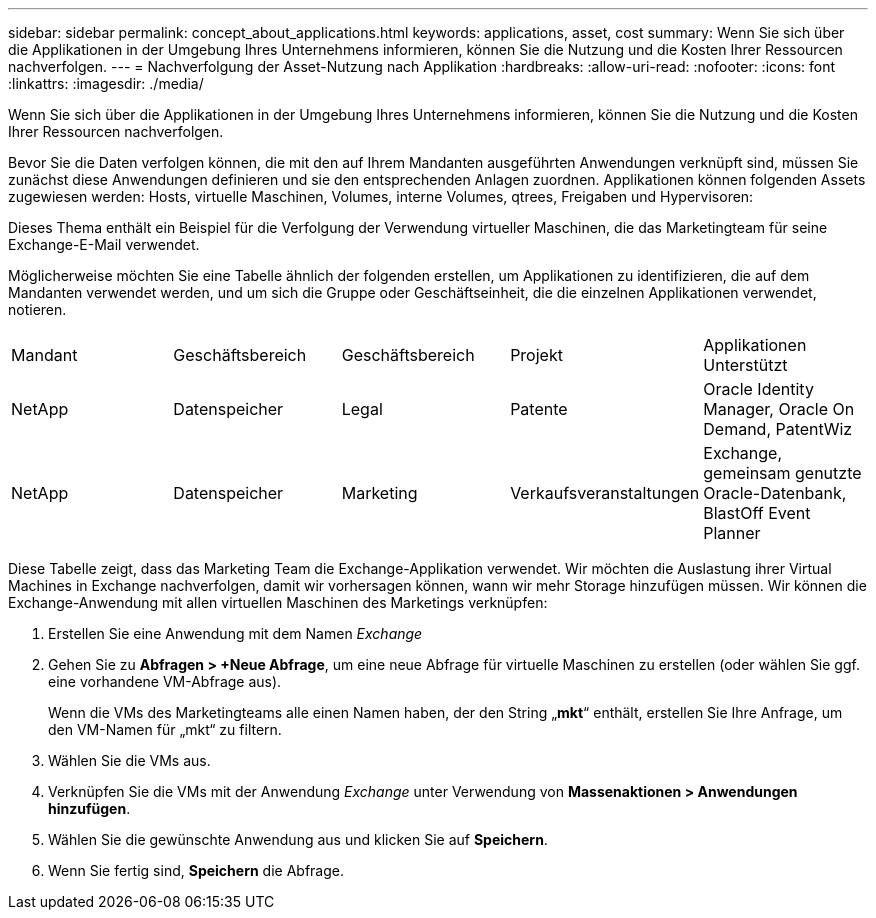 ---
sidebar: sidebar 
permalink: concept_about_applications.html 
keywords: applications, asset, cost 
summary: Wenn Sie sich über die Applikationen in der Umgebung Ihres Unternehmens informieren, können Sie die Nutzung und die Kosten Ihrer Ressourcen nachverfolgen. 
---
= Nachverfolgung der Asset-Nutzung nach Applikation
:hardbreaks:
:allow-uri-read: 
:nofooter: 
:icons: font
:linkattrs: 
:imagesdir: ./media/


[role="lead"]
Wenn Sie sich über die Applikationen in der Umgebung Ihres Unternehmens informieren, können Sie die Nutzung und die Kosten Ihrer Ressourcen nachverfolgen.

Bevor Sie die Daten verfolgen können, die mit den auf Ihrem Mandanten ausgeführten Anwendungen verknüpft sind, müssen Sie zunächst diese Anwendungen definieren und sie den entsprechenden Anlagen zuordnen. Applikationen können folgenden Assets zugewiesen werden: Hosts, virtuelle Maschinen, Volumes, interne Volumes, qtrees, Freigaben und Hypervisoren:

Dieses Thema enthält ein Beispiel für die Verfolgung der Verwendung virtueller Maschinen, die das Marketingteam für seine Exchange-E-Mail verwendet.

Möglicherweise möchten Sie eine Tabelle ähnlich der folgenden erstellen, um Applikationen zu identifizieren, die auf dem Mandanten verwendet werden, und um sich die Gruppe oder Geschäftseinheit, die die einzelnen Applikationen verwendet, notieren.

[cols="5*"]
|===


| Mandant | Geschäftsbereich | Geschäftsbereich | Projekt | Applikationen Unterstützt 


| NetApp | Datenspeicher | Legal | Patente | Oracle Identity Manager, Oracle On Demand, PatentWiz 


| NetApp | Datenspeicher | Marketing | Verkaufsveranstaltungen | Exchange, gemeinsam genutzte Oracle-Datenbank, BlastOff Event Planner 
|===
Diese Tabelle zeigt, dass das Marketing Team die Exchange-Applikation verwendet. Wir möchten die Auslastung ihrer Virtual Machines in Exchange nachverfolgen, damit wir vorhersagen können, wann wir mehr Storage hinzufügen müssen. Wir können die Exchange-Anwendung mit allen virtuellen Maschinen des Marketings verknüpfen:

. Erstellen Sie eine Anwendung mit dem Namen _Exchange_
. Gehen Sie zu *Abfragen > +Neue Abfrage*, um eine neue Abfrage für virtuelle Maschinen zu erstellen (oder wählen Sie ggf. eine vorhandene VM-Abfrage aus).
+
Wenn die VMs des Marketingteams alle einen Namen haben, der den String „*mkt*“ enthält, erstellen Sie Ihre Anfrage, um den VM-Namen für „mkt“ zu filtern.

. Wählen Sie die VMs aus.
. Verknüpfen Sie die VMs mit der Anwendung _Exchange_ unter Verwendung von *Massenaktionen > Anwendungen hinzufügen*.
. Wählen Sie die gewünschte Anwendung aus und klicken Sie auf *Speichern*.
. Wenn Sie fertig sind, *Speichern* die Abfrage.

■ WORK TASK:
Reprint the whole listing verbatim except for the pictures.

■ WORKED SOLUTION:
 ---
sidebar: sidebar 
permalink: concept_about_applications.html 
keywords: applications, asset, cost 
summary: Wenn Sie sich über die Applikationen in der Umgebung Ihres Unternehmens informieren, können Sie die Nutzung und die Kosten Ihrer Ressourcen nachverfolgen. 
---
= Nachverfolgung der Asset-Nutzung nach Applikation
:hardbreaks:
:allow-uri-read: 
:nofooter: 
:icons: font
:linkattrs: 
:imagesdir: ./media/


[role="lead"]
Wenn Sie sich über die Applikationen in der Umgebung Ihres Unternehmens informieren, können Sie die Nutzung und die Kosten Ihrer Ressourcen nachverfolgen.

Bevor Sie die Daten verfolgen können, die mit den auf Ihrem Mandanten ausgeführten Anwendungen verknüpft sind, müssen Sie zunächst diese Anwendungen definieren und sie den entsprechenden Anlagen zuordnen. Applikationen können folgenden Assets zugewiesen werden: Hosts, virtuelle Maschinen, Volumes, interne Volumes, qtrees, Freigaben und Hypervisoren:

Dieses Thema enthält ein Beispiel für die Verfolgung der Verwendung virtueller Maschinen, die das Marketingteam für seine Exchange-E-Mail verwendet.

Möglicherweise möchten Sie eine Tabelle ähnlich der folgenden erstellen, um Applikationen zu identifizieren, die auf dem Mandanten verwendet werden, und um sich die Gruppe oder Geschäftseinheit, die die einzelnen Applikationen verwendet, notieren.

[cols="5*"]
|===


| Mandant | Geschäftsbereich | Geschäftsbereich | Projekt | Applikationen Unterstützt 


| NetApp | Datenspeicher | Legal | Patente | Oracle Identity Manager, Oracle On Demand, PatentWiz 


| NetApp | Datenspeicher | Marketing | Verkaufsveranstaltungen | Exchange, gemeinsam genutzte Oracle-Datenbank, BlastOff Event Planner 
|===
Diese Tabelle zeigt, dass das Marketing Team die Exchange-Applikation verwendet. Wir möchten die Auslastung ihrer Virtual Machines in Exchange nachverfolgen, damit wir vorhersagen können, wann wir mehr Storage hinzufügen müssen. Wir können die Exchange-Anwendung mit allen virtuellen Maschinen des Marketings verknüpfen:

. Erstellen Sie eine Anwendung mit dem Namen _Exchange_
. Gehen Sie zu *Abfragen > +Neue Abfrage*, um eine neue Abfrage für virtuelle Maschinen zu erstellen (oder wählen Sie ggf. eine vorhandene VM-Abfrage aus).
+
Wenn die VMs des Marketingteams alle einen Namen haben, der den String „*mkt*“ enthält, erstellen Sie Ihre Anfrage, um den VM-Namen für „mkt“ zu filtern.

. Wählen Sie die VMs aus.
. Verknüpfen Sie die VMs mit der Anwendung _Exchange_ unter Verwendung von *Massenaktionen > Anwendungen hinzufügen*.
. Wählen Sie die gewünschte Anwendung aus und klicken Sie auf *Speichern*.
. Wenn Sie fertig sind, *Speichern* die Abfrage.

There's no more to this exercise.